There are, in addition to 21%, another type of VAT for certain very specific products.

Clarity should be required when issuing these calculations, when issuing an invoice. When submitting VAT calculations, both output VAT and input VAT must be taken into account.

To charge VAT, the following formal requirements are established:

  • It must be done by invoice or similar document. That is, billing for sale and billing for the purchase of goods and services.
  • The VAT quota must appear separated from the tax base.
  • In some circumstances established by regulation, it may appear

What is Accrued VAT?

It is the one that is charged to customers, that is, it is the percentage added to the sale price of a product or service, for which customers pay.

The amounts of VAT accrued are made up of:

  • VAT charged on deliveries of goods and provision of services.
  • Self VAT charged on intra-community acquisitions of goods.
  • VAT auto impacted on investment events of the taxpayer in the provision of services.
  • Equivalence surcharge.
  • Auto VAT charged for self-consumption.

Services that generate VAT

At a general level from the global point of view, these are the goods or services that generate Value Added or Added Tax (I.V.A)

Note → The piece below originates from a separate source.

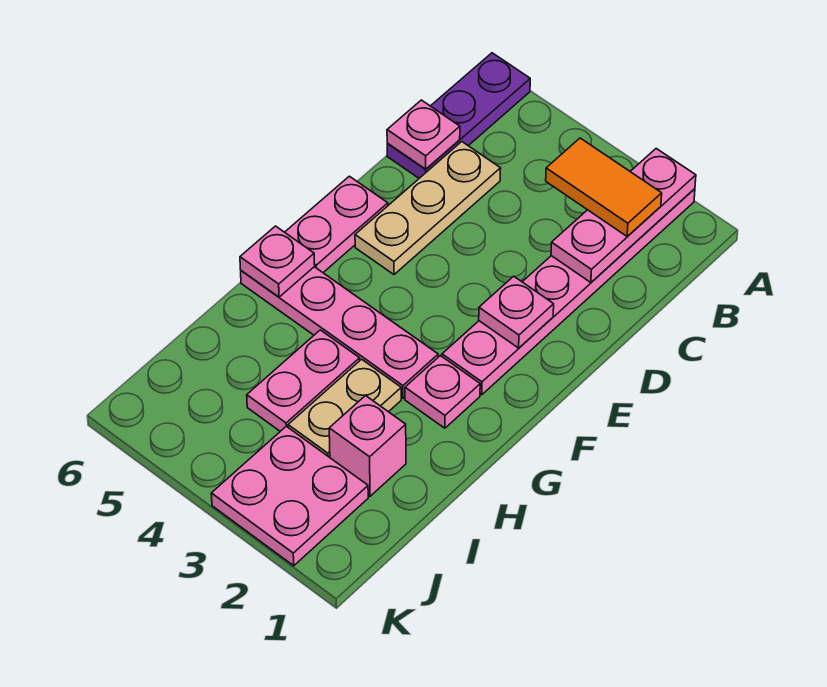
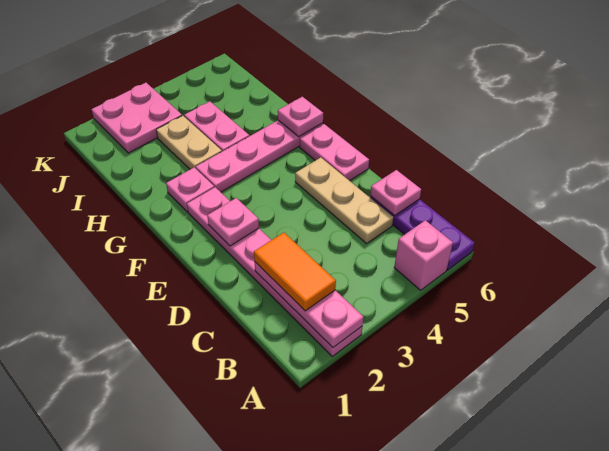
orange 1x2 tile [546,138,662,237] -> orange 1x2 tile turned to [254,232,336,311]
pink 1x1 brick [329,395,406,496] -> pink 1x1 brick moved to [394,220,453,290]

  • Any sale of retail products and wholesales.
  • Ambulance, transport or similar services.
  • Consumer home services.
  • Transport of people and luggage.
  • Hospitality services, household goods, among others.
  • Provision of food, prepared meals and beverages to consume on the spot.
  • Dance halls, entertainment and discos.
  • Telephone services provided through booths or cards.
  • Hairdressing services, spas, treatments and beauty institutes.
  • Use of sports facilities.
  • Photographic studies.
  • Vehicle parking.
  • Videoclub or video rental.
  • Dry cleaning and laundry services.
  • Use of highways and toll points.
  • All those services authorized by the tax generating entity in each country.